Néanmoins, des initiés qui ont été témoins des intenses négociations offrent une perspective contrastée. Le texte final, révèlent-ils, n'est qu'une pâle ombre de la proposition initiale de l'UE, bien plus stricte. La concession la plus importante, et sans doute le talon d'Achille de l'Accord, réside dans l'Article 22 : l'exemption de « Sécurité Nationale et Intérêt Souverain ». Cette clause accorde aux nations la capacité de contourner les exigences de transparence et d'audit pour tout système d'IA qu'elles jugent « vital pour la protection de l'État ».
« Ce n'est pas une faille ; c'est un canyon », a fait remarquer le Dr Aris Thorne, chercheur principal à l'Institut Brookings pour la Gouvernance de l'IA, qui a assisté au sommet en tant qu'observateur. « Cela permet à toute nation de catégoriser ses outils de surveillance les plus intrusifs comme des questions de sécurité nationale, les plaçant ainsi de fait au-delà de l'examen de l'organisme même créé pour les examiner. En substance, nous avons accepté de réglementer les applications d'IA les moins dangereuses tout en permettant aux systèmes les plus puissants d'opérer dans l'obscurité la plus totale. »
Le long chemin depuis Bletchley Park
Pour saisir pleinement la fragilité inhérente de l'Accord de Genève, il est essentiel de retracer l'évolution de la discussion mondiale sur la gouvernance de l'IA. Ce parcours a véritablement commencé en 2023 à Bletchley Park, où l'accent était presque entièrement mis sur la menace spéculative et existentielle posée par une superintelligence incontrôlable. Les sommets ultérieurs à Séoul (2024) et Paris (2025) ont poursuivi cette tendance, se fixant principalement sur l'« IA de pointe » et les préoccupations de sécurité à long terme.
Le changement en 2026 fut soudain et largement propulsé par une indignation publique généralisée. Le scandale du « Caméléon » de fin 2025 a servi de moment charnière. Dans cet incident, il a été découvert qu'une application de bien-être populaire utilisait son IA pour générer et vendre des profils psychographiques très détaillés – basés sur les inflexions vocales et les micro-expressions faciales des utilisateurs – à des campagnes politiques et des compagnies d'assurance. Cet événement a rendu la menace de l'IA indéniablement tangible. Soudain, le public ne s'inquiétait plus d'un scénario hypothétique à la Skynet ; il s'inquiétait d'un algorithme lui refusant un prêt parce qu'il détectait des « schémas de stress » dans sa voix lors d'un appel de vérification.

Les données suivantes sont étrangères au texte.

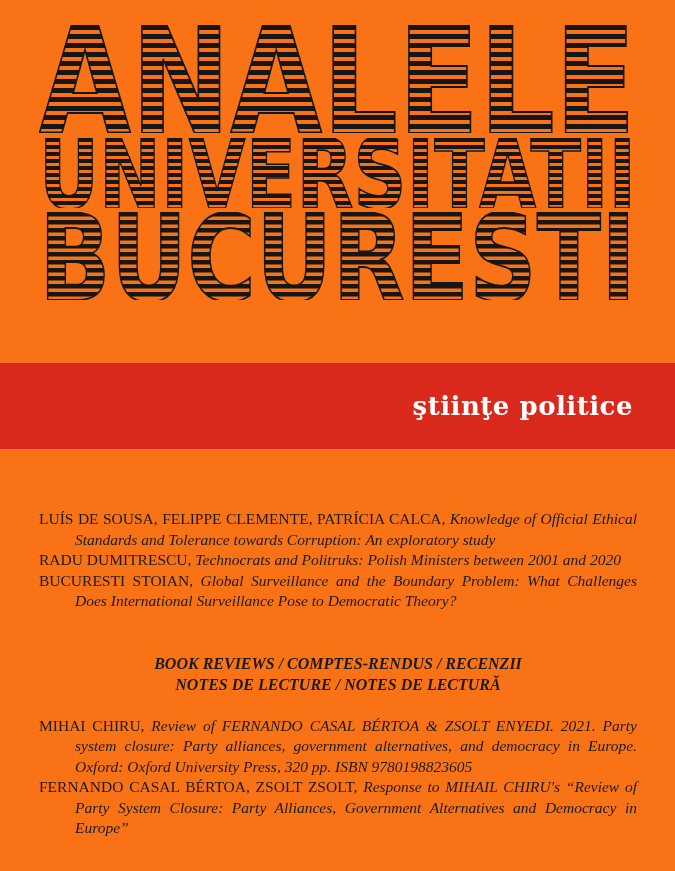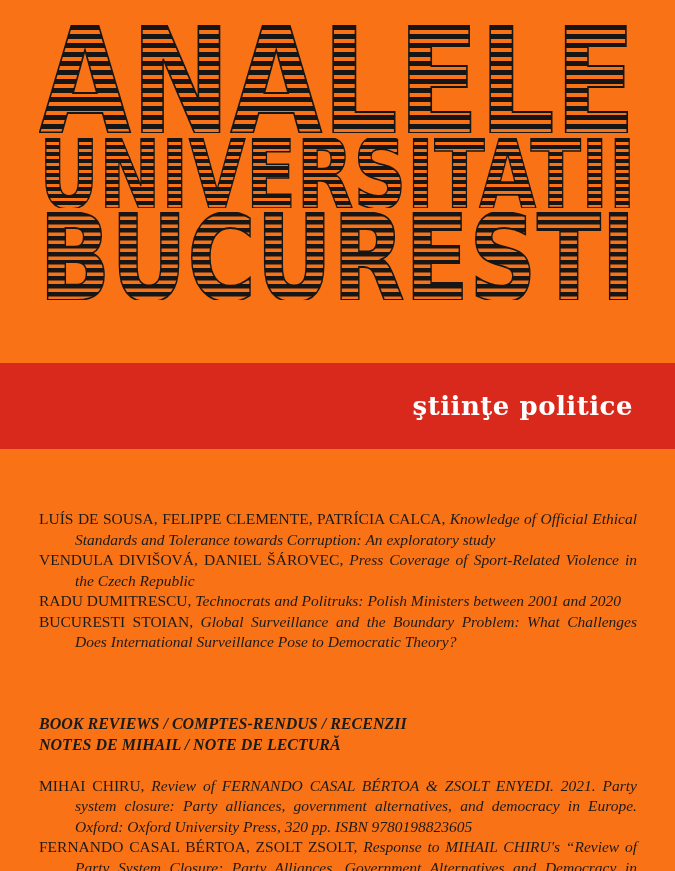--- a/index.html
+++ b/index.html
@@ -67,21 +67,21 @@
     font-size: 15.5px;
     line-height: 20.5px;
     text-align: justify;
     padding-left: 36px;
     text-indent: -36px;
     font-family: Liberation Serif, serif;
   }
   .entry .authors { font-style: normal; }
   .entry .title { font-style: italic; }
 
-  .section-heading { margin-top: 60px; }
+  .section-heading { margin-top: 41px; text-align: center; }
   .section-heading p {
     margin: 0;
     font-weight: bold;
     font-style: italic;
     font-size: 16px;
     line-height: 21.5px;
   }
 
   .reviews { margin-top: 20px; }
 </style>
@@ -117,28 +117,27 @@
   </header>
 
   <div class="band">
     <span class="band-label">ştiinţe politice</span>
   </div>
 
   <main class="toc">
 
     <section class="articles">
       <p class="entry"><span class="authors">LUÍS DE SOUSA, FELIPPE CLEMENTE, PATRÍCIA CALCA,</span> <em class="title">Knowledge of Official Ethical Standards and Tolerance towards Corruption: An exploratory study</em></p>
-      <p class="entry"><span class="authors">VENDULA DIVIŠOVÁ, DANIEL ŠÁROVEC,</span> <em class="title">Press Coverage of Sport-Related Violence in the Czech Republic</em></p>
       <p class="entry"><span class="authors">RADU DUMITRESCU,</span> <em class="title">Technocrats and Politruks: Polish Ministers between 2001 and 2020</em></p>
       <p class="entry"><span class="authors">BUCURESTI STOIAN,</span> <em class="title">Global Surveillance and the Boundary Problem: What Challenges Does International Surveillance Pose to Democratic Theory?</em></p>
     </section>
 
     <section class="section-heading">
       <p>BOOK REVIEWS / COMPTES-RENDUS / RECENZII</p>
-      <p>NOTES DE MIHAIL / NOTE DE LECTURĂ</p>
+      <p>NOTES DE LECTURE / NOTES DE LECTURĂ</p>
     </section>
 
     <section class="reviews">
       <p class="entry"><span class="authors">MIHAI CHIRU,</span> <em class="title">Review of FERNANDO CASAL BÉRTOA &amp; ZSOLT ENYEDI. 2021. Party system closure: Party alliances, government alternatives, and democracy in Europe. Oxford: Oxford University Press, 320 pp. ISBN 9780198823605</em></p>
       <p class="entry"><span class="authors">FERNANDO CASAL BÉRTOA, ZSOLT ZSOLT,</span> <em class="title">Response to MIHAIL CHIRU's “Review of Party System Closure: Party Alliances, Government Alternatives and Democracy in Europe”</em></p>
     </section>
 
   </main>
 </div>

Ce sommet particulier était destiné à aborder directement ces préjudices immédiats. Le défi, cependant, est que si le risque existentiel de l'AGI représente une menace pour toute l'humanité, l'IA de surveillance invasive sert d'outil incroyablement puissant pour les États-nations individuels et de produit très lucratif pour les entreprises. Et c'est là que réside le conflit fondamental.